STATED EXERCISE A: Edit the forum post about the cage wheel. Begin at the words "# Two Questions", stop after "yet another wheel?", and replace "roommates" with "housemates" throughout.

SUPPLIED PASSAGE:

========================================

# Two Questions



## xsarahjox (Jul 28, 2009)

Recently I have changed a couple of things in Ivan's cage. Just to give you all an idea of what his cage is, this is it:
http://www.petsmart.com/product/index.j ... v_smallpet

Ivan was previously using a Silent Spinner wheel but I just switched him over to a Comfort Wheel. However, the past two nights I have woken up to find the wheel separated from the wheel base. I have the wheel attached to the base as firmly as it will go, but somehow, my little guy is managing to pop the wheel off. I tried attaching the wheel to the side of the cage but with Ivan's weight in it, the wheel bangs loudly against the side of the cage. I wouldn't really care about this accept that I live with two roommates whom I really don't want to deprive of sleep. Any suggestions? Should I try yet another wheel?

========================================

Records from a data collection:
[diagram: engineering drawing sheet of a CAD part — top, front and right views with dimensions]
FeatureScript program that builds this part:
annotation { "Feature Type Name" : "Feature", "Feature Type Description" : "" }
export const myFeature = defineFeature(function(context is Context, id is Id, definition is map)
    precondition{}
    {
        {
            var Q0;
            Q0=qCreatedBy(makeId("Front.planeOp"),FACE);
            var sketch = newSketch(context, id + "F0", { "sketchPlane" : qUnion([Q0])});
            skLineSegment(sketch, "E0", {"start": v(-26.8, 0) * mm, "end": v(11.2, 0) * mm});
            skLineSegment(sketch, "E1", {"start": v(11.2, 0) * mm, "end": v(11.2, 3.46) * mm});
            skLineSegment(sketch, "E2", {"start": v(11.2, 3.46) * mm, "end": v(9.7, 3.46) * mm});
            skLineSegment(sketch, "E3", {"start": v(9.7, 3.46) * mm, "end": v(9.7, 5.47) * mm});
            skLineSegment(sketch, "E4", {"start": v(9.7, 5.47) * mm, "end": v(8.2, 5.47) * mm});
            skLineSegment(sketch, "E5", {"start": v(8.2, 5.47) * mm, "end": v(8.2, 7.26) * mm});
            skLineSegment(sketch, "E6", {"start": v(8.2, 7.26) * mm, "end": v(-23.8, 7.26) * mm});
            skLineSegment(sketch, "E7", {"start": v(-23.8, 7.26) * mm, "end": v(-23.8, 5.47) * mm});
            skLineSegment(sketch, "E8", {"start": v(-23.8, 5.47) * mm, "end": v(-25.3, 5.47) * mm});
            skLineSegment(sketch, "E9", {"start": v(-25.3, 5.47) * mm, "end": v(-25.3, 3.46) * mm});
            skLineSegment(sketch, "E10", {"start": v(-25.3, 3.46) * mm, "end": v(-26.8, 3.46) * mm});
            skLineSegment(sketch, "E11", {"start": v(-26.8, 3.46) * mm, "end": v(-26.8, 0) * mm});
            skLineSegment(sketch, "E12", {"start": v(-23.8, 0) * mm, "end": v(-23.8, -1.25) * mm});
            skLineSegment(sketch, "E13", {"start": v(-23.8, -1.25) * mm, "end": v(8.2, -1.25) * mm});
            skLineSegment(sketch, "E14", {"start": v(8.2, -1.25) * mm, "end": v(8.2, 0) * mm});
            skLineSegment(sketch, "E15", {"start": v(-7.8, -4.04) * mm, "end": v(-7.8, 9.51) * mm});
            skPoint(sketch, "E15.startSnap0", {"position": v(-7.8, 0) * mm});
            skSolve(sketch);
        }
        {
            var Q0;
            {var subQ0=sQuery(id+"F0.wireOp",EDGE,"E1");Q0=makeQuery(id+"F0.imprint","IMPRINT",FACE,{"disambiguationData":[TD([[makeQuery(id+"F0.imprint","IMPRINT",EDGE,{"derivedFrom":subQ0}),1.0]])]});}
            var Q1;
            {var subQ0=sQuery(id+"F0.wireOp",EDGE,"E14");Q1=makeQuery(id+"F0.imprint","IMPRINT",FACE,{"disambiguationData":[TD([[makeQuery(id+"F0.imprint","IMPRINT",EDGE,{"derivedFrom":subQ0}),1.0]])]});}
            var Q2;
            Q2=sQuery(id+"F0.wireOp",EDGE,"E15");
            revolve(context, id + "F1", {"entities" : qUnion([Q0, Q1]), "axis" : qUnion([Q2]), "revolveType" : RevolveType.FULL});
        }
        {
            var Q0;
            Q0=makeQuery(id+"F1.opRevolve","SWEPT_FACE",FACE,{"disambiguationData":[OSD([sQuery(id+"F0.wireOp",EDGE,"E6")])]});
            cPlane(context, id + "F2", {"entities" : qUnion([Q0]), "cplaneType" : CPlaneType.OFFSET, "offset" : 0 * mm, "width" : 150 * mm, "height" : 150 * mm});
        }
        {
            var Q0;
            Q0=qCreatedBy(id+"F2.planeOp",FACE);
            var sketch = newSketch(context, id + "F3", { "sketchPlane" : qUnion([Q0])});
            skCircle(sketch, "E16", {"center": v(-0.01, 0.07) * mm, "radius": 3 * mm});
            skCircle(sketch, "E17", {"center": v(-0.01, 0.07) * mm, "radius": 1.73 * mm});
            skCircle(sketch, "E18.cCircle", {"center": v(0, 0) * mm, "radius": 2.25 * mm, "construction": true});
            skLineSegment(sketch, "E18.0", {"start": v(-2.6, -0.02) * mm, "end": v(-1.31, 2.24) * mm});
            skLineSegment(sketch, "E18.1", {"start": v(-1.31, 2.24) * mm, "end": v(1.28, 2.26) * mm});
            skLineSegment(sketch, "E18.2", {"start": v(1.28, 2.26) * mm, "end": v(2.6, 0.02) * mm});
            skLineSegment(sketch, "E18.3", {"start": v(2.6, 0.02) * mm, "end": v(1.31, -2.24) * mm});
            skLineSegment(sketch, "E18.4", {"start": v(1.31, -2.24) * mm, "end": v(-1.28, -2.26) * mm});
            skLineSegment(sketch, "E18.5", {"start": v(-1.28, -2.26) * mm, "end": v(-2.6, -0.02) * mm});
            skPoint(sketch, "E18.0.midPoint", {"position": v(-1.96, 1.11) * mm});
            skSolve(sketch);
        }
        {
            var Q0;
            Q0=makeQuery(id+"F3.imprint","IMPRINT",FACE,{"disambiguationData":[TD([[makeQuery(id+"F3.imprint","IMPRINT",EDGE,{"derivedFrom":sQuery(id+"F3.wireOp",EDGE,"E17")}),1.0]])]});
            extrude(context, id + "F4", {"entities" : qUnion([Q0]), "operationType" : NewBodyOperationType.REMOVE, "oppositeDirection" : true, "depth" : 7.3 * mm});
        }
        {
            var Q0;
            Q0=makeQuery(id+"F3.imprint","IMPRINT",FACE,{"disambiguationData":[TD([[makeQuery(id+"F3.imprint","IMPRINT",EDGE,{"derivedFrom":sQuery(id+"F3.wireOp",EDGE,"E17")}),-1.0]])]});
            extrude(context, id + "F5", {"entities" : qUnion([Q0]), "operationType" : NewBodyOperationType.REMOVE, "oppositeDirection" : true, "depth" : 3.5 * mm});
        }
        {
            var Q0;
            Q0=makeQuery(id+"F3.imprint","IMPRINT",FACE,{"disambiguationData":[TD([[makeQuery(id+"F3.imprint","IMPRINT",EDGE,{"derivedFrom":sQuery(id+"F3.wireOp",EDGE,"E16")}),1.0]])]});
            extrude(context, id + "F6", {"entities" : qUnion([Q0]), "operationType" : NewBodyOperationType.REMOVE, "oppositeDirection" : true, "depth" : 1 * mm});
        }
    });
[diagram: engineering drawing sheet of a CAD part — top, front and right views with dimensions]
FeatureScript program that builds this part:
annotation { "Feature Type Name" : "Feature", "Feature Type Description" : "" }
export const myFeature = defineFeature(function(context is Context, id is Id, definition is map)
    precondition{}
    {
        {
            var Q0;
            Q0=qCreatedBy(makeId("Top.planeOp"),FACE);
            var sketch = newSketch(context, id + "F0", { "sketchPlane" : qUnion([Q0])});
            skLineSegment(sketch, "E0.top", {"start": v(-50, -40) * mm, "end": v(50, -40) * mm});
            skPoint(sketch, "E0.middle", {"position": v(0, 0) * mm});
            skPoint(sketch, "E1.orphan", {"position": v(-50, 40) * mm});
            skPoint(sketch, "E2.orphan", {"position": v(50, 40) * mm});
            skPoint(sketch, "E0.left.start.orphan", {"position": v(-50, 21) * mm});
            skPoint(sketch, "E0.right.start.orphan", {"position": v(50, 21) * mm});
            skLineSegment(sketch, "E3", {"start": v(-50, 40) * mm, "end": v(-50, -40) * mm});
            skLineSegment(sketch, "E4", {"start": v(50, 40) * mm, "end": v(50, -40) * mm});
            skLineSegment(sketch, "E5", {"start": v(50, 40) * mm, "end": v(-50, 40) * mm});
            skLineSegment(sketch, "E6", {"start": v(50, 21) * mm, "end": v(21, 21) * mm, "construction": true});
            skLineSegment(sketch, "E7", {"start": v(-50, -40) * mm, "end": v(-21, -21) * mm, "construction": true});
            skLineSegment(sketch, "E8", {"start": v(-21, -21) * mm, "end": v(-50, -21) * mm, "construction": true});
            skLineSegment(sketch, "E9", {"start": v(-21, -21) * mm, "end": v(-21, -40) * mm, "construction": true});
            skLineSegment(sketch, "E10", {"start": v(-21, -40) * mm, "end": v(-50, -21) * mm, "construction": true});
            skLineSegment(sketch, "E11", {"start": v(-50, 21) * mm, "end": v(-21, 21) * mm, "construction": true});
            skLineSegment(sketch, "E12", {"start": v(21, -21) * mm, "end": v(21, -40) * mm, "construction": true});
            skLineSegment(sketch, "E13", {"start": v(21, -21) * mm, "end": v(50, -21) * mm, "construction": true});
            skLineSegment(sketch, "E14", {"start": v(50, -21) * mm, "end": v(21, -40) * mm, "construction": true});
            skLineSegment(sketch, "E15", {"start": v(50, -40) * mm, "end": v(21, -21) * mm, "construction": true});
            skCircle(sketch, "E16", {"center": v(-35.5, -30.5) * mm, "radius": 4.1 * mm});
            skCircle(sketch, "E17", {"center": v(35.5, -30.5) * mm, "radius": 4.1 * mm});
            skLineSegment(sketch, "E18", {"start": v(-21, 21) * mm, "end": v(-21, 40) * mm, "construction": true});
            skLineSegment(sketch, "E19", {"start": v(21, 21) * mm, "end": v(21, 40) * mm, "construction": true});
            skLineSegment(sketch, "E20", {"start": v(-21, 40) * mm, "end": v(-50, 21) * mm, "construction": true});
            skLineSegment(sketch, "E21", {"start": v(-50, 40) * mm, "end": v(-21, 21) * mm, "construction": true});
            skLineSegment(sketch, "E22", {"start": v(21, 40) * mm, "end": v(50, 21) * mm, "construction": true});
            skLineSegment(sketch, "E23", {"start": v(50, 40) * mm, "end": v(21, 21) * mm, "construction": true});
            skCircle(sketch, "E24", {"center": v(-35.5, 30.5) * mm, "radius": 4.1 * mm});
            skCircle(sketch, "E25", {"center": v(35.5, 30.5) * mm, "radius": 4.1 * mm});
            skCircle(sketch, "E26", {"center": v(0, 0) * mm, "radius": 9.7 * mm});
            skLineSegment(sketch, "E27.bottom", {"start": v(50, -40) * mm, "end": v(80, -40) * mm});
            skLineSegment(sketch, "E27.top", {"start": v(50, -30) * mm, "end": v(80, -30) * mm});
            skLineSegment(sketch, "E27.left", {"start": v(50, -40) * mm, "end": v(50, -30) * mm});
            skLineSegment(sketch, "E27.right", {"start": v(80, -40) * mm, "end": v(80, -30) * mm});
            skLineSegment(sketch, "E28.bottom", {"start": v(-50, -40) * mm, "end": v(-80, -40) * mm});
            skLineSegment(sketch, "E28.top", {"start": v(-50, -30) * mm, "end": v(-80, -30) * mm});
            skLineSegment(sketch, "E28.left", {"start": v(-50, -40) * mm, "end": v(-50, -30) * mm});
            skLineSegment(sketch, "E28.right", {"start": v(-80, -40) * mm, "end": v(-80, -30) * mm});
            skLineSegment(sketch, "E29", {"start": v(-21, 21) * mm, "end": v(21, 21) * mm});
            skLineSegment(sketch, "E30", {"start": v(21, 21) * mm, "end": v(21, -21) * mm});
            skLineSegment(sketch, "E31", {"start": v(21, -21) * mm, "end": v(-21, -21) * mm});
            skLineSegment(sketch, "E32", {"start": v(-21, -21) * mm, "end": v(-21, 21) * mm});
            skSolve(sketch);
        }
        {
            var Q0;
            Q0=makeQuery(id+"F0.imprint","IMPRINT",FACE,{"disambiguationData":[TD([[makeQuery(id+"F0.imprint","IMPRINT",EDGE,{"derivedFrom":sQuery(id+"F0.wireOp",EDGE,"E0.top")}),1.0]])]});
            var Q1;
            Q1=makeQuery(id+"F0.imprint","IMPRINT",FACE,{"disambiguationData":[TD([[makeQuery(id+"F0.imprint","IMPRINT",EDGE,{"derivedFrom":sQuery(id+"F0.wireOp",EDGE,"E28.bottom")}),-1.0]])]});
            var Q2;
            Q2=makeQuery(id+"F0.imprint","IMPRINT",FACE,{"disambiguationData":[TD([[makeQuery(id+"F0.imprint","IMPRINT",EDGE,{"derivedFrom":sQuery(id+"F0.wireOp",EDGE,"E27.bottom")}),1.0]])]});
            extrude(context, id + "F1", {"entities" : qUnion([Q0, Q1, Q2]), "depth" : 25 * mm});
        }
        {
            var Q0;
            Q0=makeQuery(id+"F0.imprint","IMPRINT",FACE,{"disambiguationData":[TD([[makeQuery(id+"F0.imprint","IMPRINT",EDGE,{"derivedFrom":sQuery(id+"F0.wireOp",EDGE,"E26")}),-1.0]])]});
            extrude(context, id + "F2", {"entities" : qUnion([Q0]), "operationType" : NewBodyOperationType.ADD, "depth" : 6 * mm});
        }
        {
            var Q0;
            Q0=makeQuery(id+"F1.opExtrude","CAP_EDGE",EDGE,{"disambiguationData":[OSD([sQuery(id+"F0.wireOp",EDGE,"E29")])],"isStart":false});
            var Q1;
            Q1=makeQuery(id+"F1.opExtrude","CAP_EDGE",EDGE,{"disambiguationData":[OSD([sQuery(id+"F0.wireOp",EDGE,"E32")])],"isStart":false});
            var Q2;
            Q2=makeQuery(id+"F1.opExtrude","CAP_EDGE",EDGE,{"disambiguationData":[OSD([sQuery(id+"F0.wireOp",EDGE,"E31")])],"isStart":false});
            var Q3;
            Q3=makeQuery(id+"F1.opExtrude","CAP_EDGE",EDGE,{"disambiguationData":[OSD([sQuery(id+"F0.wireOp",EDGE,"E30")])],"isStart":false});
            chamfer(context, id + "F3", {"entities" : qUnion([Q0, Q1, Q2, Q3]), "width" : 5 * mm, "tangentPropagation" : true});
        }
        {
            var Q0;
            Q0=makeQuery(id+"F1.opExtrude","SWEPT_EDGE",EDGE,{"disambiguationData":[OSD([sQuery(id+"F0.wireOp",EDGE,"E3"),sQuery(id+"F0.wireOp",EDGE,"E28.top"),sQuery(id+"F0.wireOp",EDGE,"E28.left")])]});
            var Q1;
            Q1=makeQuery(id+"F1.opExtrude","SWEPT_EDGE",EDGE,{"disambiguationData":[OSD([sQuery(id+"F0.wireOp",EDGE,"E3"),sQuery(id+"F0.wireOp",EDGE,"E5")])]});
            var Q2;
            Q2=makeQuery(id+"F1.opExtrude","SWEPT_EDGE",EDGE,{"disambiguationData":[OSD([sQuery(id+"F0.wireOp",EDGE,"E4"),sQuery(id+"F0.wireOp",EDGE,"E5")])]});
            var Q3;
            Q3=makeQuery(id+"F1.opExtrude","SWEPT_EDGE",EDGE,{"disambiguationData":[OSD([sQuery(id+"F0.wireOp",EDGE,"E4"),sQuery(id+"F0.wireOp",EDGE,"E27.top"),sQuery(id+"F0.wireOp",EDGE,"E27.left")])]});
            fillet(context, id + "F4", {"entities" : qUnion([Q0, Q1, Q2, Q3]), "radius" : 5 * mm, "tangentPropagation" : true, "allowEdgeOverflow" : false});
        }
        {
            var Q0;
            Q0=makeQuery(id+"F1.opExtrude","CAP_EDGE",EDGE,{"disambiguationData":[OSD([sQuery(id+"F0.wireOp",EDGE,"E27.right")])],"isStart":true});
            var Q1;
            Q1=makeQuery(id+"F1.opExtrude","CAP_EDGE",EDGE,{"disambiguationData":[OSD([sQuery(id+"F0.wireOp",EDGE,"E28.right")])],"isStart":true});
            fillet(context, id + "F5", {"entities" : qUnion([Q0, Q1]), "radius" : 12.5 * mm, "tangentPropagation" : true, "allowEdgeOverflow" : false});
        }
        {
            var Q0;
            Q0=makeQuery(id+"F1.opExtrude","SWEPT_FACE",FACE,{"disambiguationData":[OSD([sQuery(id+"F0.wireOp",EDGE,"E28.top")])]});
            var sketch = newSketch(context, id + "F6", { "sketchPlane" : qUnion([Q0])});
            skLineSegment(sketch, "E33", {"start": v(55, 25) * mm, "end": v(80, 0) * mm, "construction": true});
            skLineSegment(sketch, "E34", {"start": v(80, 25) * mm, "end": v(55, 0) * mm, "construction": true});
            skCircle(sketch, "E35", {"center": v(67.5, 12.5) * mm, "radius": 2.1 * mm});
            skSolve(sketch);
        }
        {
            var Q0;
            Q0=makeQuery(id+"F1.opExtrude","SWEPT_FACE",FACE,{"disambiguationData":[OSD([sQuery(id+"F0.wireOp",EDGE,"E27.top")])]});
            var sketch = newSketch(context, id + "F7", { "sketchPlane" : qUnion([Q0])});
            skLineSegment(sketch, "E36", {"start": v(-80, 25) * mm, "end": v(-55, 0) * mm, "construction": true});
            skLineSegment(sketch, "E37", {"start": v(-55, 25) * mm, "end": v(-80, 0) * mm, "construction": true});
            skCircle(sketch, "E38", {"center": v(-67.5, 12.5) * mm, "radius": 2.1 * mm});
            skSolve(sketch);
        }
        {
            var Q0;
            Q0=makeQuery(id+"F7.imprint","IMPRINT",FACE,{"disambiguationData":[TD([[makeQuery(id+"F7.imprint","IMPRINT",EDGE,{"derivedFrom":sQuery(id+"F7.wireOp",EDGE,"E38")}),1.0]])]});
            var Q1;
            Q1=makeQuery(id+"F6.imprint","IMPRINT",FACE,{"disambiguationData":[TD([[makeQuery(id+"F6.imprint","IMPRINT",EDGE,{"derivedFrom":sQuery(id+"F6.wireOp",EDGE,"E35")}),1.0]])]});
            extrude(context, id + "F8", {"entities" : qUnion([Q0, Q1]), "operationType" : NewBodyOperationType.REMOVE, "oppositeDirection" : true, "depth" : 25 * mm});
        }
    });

========================================

STATED EXERCISE B: Collect every line in the records above that contains the string "newSketch".

CORRECT ANSWER A:
# Two Questions



## xsarahjox (Jul 28, 2009)

Recently I have changed a couple of things in Ivan's cage. Just to give you all an idea of what his cage is, this is it:
http://www.petsmart.com/product/index.j ... v_smallpet

Ivan was previously using a Silent Spinner wheel but I just switched him over to a Comfort Wheel. However, the past two nights I have woken up to find the wheel separated from the wheel base. I have the wheel attached to the base as firmly as it will go, but somehow, my little guy is managing to pop the wheel off. I tried attaching the wheel to the side of the cage but with Ivan's weight in it, the wheel bangs loudly against the side of the cage. I wouldn't really care about this accept that I live with two housemates whom I really don't want to deprive of sleep. Any suggestions? Should I try yet another wheel?

CORRECT ANSWER B:
            var sketch = newSketch(context, id + "F0", { "sketchPlane" : qUnion([Q0])});
            var sketch = newSketch(context, id + "F3", { "sketchPlane" : qUnion([Q0])});
            var sketch = newSketch(context, id + "F0", { "sketchPlane" : qUnion([Q0])});
            var sketch = newSketch(context, id + "F6", { "sketchPlane" : qUnion([Q0])});
            var sketch = newSketch(context, id + "F7", { "sketchPlane" : qUnion([Q0])});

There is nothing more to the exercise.